Latihan Tertulis –
Tuliskan kembali seluruh teks tentang sepah tebu di bawah ini tanpa mengubah satu huruf atau tanda baca pun.

Kutipan Dokumen –
⁂
5. Semanis apapun kita, tidak bisa lepas dari fitrah. Sepah di
kebun tebu kami jumlahnya tidak terlalu melimpah. Namun jika dibiarkan tetap
saja menjadi sampah. Kami punya banyak pilihan untuk memperlakukannya. Jika kami
membuangnya ke kolong kandang domba, maka sepah itu akan menambah nutrisi pada
pupuk kandang yang kami dapatkan. Jika kami membuangnya ke kolam ikan, maka dia
akan menjadi tempat tumbuhnya plankton dan jentik-jentik makanan penggemuk ikan.
Jadi, apanya yang terbuang dari seonggok sepah? Tidak ada. Sepah benar-benar
menyadari bahwa dia tidak bisa melawan fitrah. Semua orang yang pernah muda
akan menjadi tua. Semua yang gagah perkasa akan menjadi tak berdaya. Semua yang
kuat menjadi lemah. Itulah fitrah. Tetapi mari sekali lagi kita lihat sang
sepah. Bahkan setelah masuk tempat sampah, dia tetap saja menjadi anugerah.
⁂
Kutipan Data –
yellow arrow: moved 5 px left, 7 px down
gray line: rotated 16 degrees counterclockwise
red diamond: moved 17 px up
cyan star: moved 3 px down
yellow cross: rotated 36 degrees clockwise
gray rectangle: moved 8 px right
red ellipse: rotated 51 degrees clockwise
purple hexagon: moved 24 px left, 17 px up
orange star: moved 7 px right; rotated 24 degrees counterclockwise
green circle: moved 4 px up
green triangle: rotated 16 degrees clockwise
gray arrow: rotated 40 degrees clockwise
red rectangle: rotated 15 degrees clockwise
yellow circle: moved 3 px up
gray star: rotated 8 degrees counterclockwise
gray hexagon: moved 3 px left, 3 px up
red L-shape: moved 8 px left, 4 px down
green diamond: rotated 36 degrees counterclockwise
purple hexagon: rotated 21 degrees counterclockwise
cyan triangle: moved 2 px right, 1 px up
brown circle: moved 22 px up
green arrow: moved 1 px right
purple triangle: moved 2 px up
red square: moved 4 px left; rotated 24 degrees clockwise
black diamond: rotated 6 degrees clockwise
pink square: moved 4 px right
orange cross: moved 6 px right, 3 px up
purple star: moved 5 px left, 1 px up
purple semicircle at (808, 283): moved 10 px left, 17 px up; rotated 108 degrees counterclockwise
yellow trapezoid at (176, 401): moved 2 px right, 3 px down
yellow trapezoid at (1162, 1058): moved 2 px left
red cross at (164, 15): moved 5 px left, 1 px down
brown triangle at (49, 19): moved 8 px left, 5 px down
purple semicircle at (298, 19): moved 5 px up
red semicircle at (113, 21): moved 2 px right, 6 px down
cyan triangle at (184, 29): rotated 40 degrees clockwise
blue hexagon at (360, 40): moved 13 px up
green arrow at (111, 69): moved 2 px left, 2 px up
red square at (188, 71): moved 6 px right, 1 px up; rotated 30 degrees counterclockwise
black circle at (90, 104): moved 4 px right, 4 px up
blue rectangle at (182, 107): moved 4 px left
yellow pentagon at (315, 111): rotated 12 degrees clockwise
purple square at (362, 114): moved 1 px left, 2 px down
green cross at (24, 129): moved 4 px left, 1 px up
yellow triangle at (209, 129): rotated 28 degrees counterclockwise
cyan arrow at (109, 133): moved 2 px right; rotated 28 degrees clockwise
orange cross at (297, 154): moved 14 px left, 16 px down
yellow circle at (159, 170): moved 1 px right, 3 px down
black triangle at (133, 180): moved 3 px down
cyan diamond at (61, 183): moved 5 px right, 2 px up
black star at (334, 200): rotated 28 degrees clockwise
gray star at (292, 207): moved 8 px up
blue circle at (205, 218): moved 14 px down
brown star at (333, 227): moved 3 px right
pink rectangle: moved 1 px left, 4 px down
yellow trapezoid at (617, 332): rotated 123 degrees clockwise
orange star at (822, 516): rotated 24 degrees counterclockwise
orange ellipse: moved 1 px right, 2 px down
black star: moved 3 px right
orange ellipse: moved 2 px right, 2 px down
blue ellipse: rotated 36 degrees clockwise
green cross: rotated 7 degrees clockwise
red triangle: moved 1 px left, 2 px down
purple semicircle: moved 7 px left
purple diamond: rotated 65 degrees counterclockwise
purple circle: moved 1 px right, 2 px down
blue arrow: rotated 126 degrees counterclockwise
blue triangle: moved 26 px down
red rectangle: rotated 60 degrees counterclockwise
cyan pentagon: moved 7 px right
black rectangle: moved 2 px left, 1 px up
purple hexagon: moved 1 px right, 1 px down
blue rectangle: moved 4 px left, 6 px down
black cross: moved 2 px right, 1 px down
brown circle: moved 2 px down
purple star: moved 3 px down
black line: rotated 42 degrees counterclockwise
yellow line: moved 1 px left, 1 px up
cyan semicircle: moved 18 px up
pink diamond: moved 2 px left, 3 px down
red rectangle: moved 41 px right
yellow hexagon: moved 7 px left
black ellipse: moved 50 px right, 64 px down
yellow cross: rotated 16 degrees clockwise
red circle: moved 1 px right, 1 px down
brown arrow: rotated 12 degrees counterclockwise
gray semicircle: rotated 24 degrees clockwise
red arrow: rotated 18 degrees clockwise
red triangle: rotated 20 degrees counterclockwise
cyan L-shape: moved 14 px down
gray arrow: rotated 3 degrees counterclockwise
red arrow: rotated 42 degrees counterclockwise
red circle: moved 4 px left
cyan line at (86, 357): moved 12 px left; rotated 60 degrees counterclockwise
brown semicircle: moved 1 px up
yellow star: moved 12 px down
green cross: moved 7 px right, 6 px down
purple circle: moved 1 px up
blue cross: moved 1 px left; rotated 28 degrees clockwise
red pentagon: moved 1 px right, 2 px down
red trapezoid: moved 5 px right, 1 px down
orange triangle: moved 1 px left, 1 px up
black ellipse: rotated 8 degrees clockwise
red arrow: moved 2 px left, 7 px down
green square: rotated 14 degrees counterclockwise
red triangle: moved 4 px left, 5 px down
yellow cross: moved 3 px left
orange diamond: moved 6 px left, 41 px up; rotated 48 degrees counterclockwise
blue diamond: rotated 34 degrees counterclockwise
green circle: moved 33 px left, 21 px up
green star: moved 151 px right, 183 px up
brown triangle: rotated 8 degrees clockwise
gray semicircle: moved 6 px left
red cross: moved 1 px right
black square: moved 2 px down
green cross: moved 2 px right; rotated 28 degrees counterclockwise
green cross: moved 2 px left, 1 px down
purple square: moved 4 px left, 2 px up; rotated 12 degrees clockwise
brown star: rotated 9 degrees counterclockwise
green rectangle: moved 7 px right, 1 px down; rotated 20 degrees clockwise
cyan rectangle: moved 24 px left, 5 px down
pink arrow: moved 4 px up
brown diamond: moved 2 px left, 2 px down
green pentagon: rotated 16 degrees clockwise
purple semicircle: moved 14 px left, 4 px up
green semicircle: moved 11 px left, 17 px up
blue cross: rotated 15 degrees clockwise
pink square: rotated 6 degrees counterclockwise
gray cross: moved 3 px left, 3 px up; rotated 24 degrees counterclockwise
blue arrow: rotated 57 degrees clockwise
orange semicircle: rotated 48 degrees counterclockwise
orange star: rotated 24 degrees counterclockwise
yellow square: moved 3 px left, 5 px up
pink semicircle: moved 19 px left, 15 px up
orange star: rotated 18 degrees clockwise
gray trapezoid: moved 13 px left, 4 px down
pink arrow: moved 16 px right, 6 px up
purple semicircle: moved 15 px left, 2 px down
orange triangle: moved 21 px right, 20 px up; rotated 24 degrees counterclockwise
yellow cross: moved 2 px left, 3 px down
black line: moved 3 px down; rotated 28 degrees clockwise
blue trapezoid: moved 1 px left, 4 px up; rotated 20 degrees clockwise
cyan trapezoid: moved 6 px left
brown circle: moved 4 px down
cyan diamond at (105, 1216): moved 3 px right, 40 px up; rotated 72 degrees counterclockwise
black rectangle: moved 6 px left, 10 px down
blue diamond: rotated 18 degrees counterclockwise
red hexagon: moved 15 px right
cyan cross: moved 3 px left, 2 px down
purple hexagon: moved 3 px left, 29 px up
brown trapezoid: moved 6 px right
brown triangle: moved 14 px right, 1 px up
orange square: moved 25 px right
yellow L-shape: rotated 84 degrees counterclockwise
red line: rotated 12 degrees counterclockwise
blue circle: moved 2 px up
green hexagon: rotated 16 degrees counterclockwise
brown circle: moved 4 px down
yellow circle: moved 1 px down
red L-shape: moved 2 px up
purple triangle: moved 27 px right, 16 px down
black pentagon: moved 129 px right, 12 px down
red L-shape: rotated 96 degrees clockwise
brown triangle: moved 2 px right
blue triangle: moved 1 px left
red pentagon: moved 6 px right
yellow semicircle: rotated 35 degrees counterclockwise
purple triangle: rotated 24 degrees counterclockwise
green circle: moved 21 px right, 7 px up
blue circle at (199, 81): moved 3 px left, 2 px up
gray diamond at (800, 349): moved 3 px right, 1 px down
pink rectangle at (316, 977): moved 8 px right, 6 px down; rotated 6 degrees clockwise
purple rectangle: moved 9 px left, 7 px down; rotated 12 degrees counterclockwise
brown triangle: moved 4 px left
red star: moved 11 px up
⁂
Hasil Tugas Ini –
5. Semanis apapun kita, tidak bisa lepas dari fitrah. Sepah di
kebun tebu kami jumlahnya tidak terlalu melimpah. Namun jika dibiarkan tetap
saja menjadi sampah. Kami punya banyak pilihan untuk memperlakukannya. Jika kami
membuangnya ke kolong kandang domba, maka sepah itu akan menambah nutrisi pada
pupuk kandang yang kami dapatkan. Jika kami membuangnya ke kolam ikan, maka dia
akan menjadi tempat tumbuhnya plankton dan jentik-jentik makanan penggemuk ikan.
Jadi, apanya yang terbuang dari seonggok sepah? Tidak ada. Sepah benar-benar
menyadari bahwa dia tidak bisa melawan fitrah. Semua orang yang pernah muda
akan menjadi tua. Semua yang gagah perkasa akan menjadi tak berdaya. Semua yang
kuat menjadi lemah. Itulah fitrah. Tetapi mari sekali lagi kita lihat sang
sepah. Bahkan setelah masuk tempat sampah, dia tetap saja menjadi anugerah.